[Collection entries]

━━━━━━

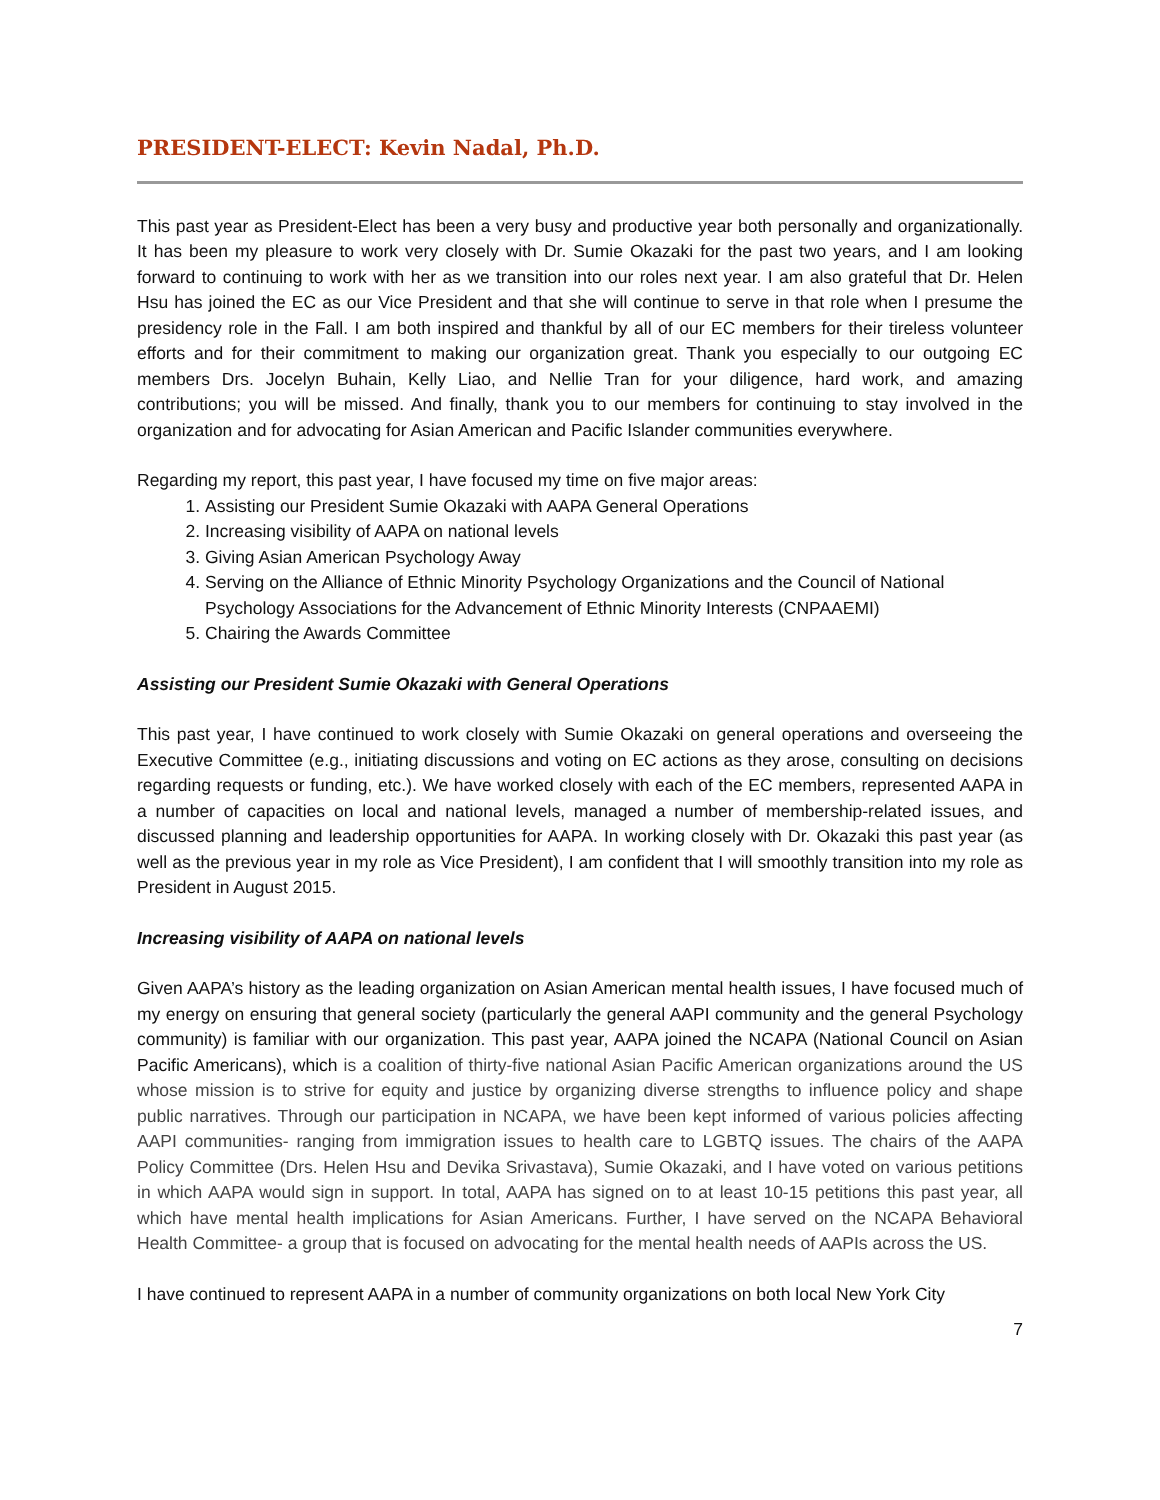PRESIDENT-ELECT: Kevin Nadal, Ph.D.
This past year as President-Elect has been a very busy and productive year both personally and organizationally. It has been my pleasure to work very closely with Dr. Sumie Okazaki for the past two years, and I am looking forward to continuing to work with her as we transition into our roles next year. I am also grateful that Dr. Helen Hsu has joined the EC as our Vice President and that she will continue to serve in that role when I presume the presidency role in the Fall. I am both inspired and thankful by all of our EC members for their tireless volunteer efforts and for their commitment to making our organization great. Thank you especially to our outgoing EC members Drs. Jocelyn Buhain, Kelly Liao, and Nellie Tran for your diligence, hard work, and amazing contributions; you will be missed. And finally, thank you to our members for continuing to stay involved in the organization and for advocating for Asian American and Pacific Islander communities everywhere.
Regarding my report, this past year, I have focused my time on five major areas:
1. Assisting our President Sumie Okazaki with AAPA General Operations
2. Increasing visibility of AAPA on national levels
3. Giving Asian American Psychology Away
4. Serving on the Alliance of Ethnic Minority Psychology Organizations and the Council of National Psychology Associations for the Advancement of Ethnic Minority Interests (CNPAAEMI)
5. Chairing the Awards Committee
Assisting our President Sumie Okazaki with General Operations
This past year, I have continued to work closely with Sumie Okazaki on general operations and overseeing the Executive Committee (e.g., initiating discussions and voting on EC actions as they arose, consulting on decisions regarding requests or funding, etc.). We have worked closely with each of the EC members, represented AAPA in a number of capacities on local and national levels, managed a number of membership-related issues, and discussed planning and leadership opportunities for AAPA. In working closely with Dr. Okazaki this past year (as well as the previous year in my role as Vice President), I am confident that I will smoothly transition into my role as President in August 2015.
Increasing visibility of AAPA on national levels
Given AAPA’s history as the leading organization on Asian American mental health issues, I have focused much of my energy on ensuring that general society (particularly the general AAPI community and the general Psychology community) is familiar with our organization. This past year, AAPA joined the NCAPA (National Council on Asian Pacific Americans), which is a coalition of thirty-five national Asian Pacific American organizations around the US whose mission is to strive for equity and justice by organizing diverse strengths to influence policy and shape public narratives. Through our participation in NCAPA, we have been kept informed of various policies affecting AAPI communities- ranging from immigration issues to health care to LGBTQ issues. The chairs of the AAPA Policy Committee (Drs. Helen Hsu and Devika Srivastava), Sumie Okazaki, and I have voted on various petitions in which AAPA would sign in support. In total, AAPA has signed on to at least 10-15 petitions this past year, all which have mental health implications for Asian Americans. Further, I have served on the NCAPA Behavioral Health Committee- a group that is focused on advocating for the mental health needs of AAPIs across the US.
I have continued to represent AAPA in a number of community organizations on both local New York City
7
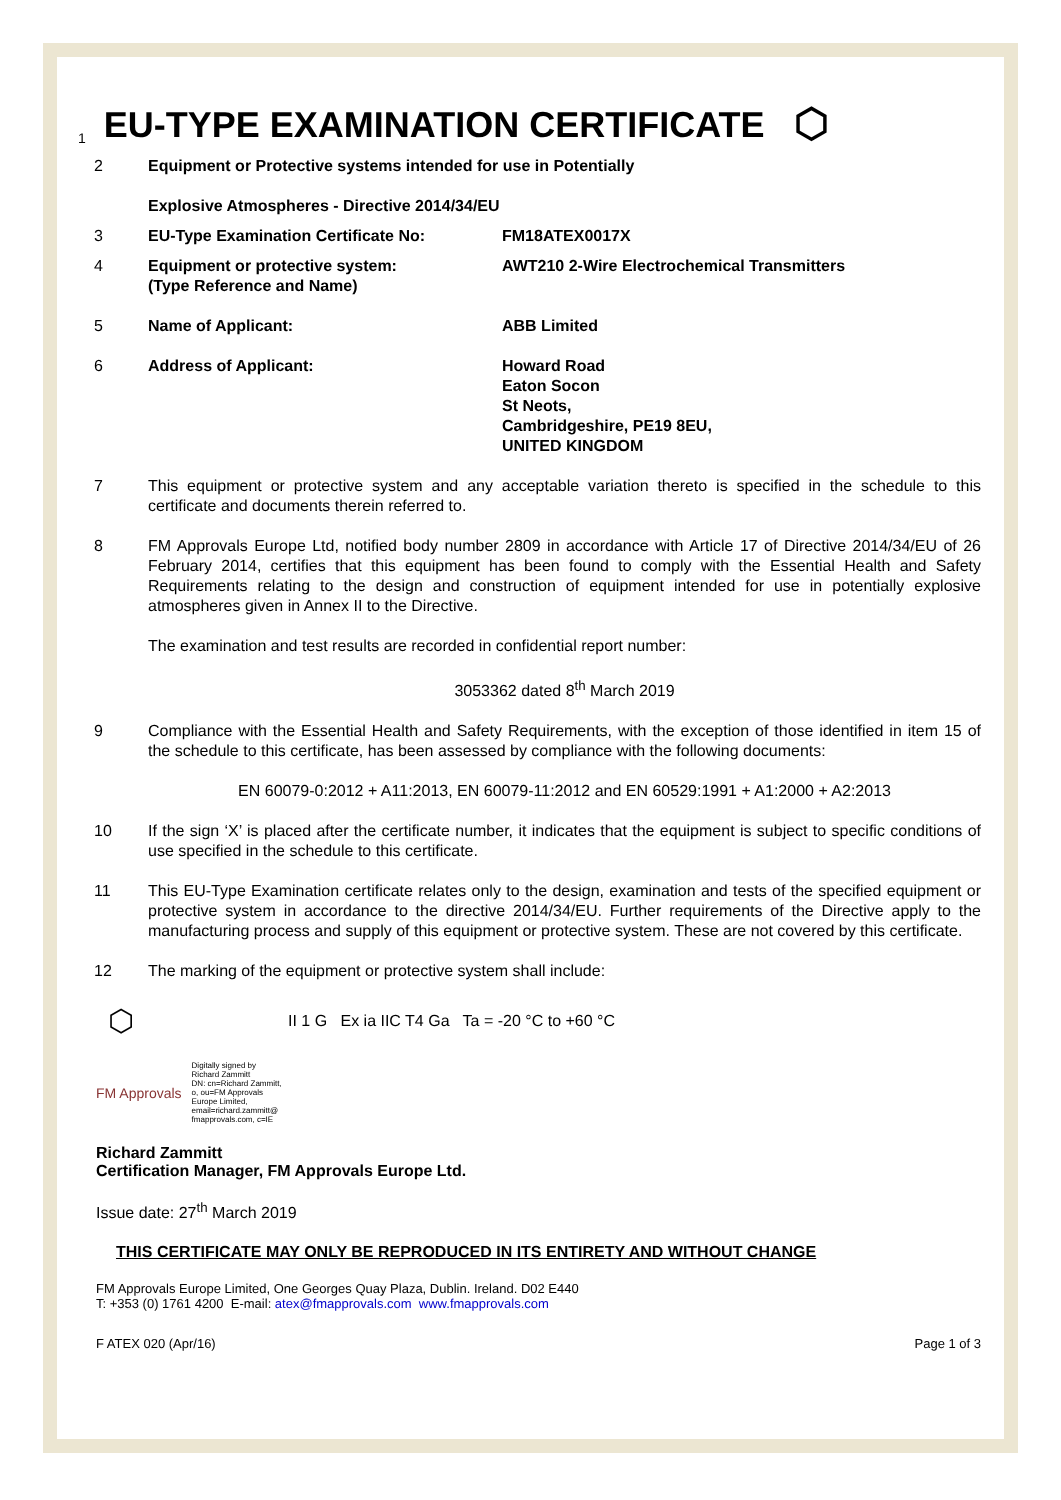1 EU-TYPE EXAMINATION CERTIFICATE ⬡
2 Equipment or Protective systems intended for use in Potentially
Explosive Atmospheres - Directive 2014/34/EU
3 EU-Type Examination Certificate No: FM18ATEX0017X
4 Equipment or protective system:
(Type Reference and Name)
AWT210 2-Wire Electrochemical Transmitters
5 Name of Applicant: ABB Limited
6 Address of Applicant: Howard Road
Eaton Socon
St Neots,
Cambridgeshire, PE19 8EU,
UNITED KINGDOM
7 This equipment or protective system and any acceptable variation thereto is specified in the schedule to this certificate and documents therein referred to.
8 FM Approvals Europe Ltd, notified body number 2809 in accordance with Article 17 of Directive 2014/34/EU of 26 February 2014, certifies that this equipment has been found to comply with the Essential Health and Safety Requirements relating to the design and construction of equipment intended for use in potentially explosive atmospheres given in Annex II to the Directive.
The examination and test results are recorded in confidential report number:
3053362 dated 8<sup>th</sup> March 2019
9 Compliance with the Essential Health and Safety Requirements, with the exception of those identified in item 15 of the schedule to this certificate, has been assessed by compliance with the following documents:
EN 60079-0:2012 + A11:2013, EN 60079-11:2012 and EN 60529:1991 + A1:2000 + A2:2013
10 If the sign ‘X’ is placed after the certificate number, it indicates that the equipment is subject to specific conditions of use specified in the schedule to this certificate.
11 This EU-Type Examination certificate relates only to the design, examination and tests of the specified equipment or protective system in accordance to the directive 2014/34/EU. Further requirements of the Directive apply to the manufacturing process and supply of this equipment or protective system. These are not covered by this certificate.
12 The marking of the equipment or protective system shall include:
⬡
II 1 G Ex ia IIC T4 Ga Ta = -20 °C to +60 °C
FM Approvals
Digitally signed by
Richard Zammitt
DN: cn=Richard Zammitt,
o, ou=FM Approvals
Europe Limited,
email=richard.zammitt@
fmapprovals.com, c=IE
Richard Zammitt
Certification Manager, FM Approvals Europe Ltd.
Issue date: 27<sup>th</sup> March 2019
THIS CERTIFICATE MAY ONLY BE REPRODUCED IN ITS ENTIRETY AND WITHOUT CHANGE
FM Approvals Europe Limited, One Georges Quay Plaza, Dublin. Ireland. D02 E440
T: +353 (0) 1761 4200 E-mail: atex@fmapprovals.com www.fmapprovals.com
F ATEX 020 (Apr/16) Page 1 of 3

━━━━━━

#### [EXERCISE AIM]
Please write out all the entries above exactly, but leave out the pictures.

#### [OUTPUT OF THE EXERCISE]
PRESIDENT-ELECT: Kevin Nadal, Ph.D.
This past year as President-Elect has been a very busy and productive year both personally and organizationally. It has been my pleasure to work very closely with Dr. Sumie Okazaki for the past two years, and I am looking forward to continuing to work with her as we transition into our roles next year. I am also grateful that Dr. Helen Hsu has joined the EC as our Vice President and that she will continue to serve in that role when I presume the presidency role in the Fall. I am both inspired and thankful by all of our EC members for their tireless volunteer efforts and for their commitment to making our organization great. Thank you especially to our outgoing EC members Drs. Jocelyn Buhain, Kelly Liao, and Nellie Tran for your diligence, hard work, and amazing contributions; you will be missed. And finally, thank you to our members for continuing to stay involved in the organization and for advocating for Asian American and Pacific Islander communities everywhere.
Regarding my report, this past year, I have focused my time on five major areas:
1. Assisting our President Sumie Okazaki with AAPA General Operations
2. Increasing visibility of AAPA on national levels
3. Giving Asian American Psychology Away
4. Serving on the Alliance of Ethnic Minority Psychology Organizations and the Council of National Psychology Associations for the Advancement of Ethnic Minority Interests (CNPAAEMI)
5. Chairing the Awards Committee
Assisting our President Sumie Okazaki with General Operations
This past year, I have continued to work closely with Sumie Okazaki on general operations and overseeing the Executive Committee (e.g., initiating discussions and voting on EC actions as they arose, consulting on decisions regarding requests or funding, etc.). We have worked closely with each of the EC members, represented AAPA in a number of capacities on local and national levels, managed a number of membership-related issues, and discussed planning and leadership opportunities for AAPA. In working closely with Dr. Okazaki this past year (as well as the previous year in my role as Vice President), I am confident that I will smoothly transition into my role as President in August 2015.
Increasing visibility of AAPA on national levels
Given AAPA’s history as the leading organization on Asian American mental health issues, I have focused much of my energy on ensuring that general society (particularly the general AAPI community and the general Psychology community) is familiar with our organization. This past year, AAPA joined the NCAPA (National Council on Asian Pacific Americans), which is a coalition of thirty-five national Asian Pacific American organizations around the US whose mission is to strive for equity and justice by organizing diverse strengths to influence policy and shape public narratives. Through our participation in NCAPA, we have been kept informed of various policies affecting AAPI communities- ranging from immigration issues to health care to LGBTQ issues. The chairs of the AAPA Policy Committee (Drs. Helen Hsu and Devika Srivastava), Sumie Okazaki, and I have voted on various petitions in which AAPA would sign in support. In total, AAPA has signed on to at least 10-15 petitions this past year, all which have mental health implications for Asian Americans. Further, I have served on the NCAPA Behavioral Health Committee- a group that is focused on advocating for the mental health needs of AAPIs across the US.
I have continued to represent AAPA in a number of community organizations on both local New York City
7
1 EU-TYPE EXAMINATION CERTIFICATE ⬡
2 Equipment or Protective systems intended for use in Potentially
Explosive Atmospheres - Directive 2014/34/EU
3 EU-Type Examination Certificate No: FM18ATEX0017X
4 Equipment or protective system:
(Type Reference and Name)
AWT210 2-Wire Electrochemical Transmitters
5 Name of Applicant: ABB Limited
6 Address of Applicant: Howard Road
Eaton Socon
St Neots,
Cambridgeshire, PE19 8EU,
UNITED KINGDOM
7 This equipment or protective system and any acceptable variation thereto is specified in the schedule to this certificate and documents therein referred to.
8 FM Approvals Europe Ltd, notified body number 2809 in accordance with Article 17 of Directive 2014/34/EU of 26 February 2014, certifies that this equipment has been found to comply with the Essential Health and Safety Requirements relating to the design and construction of equipment intended for use in potentially explosive atmospheres given in Annex II to the Directive.
The examination and test results are recorded in confidential report number:
3053362 dated 8<sup>th</sup> March 2019
9 Compliance with the Essential Health and Safety Requirements, with the exception of those identified in item 15 of the schedule to this certificate, has been assessed by compliance with the following documents:
EN 60079-0:2012 + A11:2013, EN 60079-11:2012 and EN 60529:1991 + A1:2000 + A2:2013
10 If the sign ‘X’ is placed after the certificate number, it indicates that the equipment is subject to specific conditions of use specified in the schedule to this certificate.
11 This EU-Type Examination certificate relates only to the design, examination and tests of the specified equipment or protective system in accordance to the directive 2014/34/EU. Further requirements of the Directive apply to the manufacturing process and supply of this equipment or protective system. These are not covered by this certificate.
12 The marking of the equipment or protective system shall include:
⬡
II 1 G Ex ia IIC T4 Ga Ta = -20 °C to +60 °C
FM Approvals
Digitally signed by
Richard Zammitt
DN: cn=Richard Zammitt,
o, ou=FM Approvals
Europe Limited,
email=richard.zammitt@
fmapprovals.com, c=IE
Richard Zammitt
Certification Manager, FM Approvals Europe Ltd.
Issue date: 27<sup>th</sup> March 2019
THIS CERTIFICATE MAY ONLY BE REPRODUCED IN ITS ENTIRETY AND WITHOUT CHANGE
FM Approvals Europe Limited, One Georges Quay Plaza, Dublin. Ireland. D02 E440
T: +353 (0) 1761 4200 E-mail: atex@fmapprovals.com www.fmapprovals.com
F ATEX 020 (Apr/16) Page 1 of 3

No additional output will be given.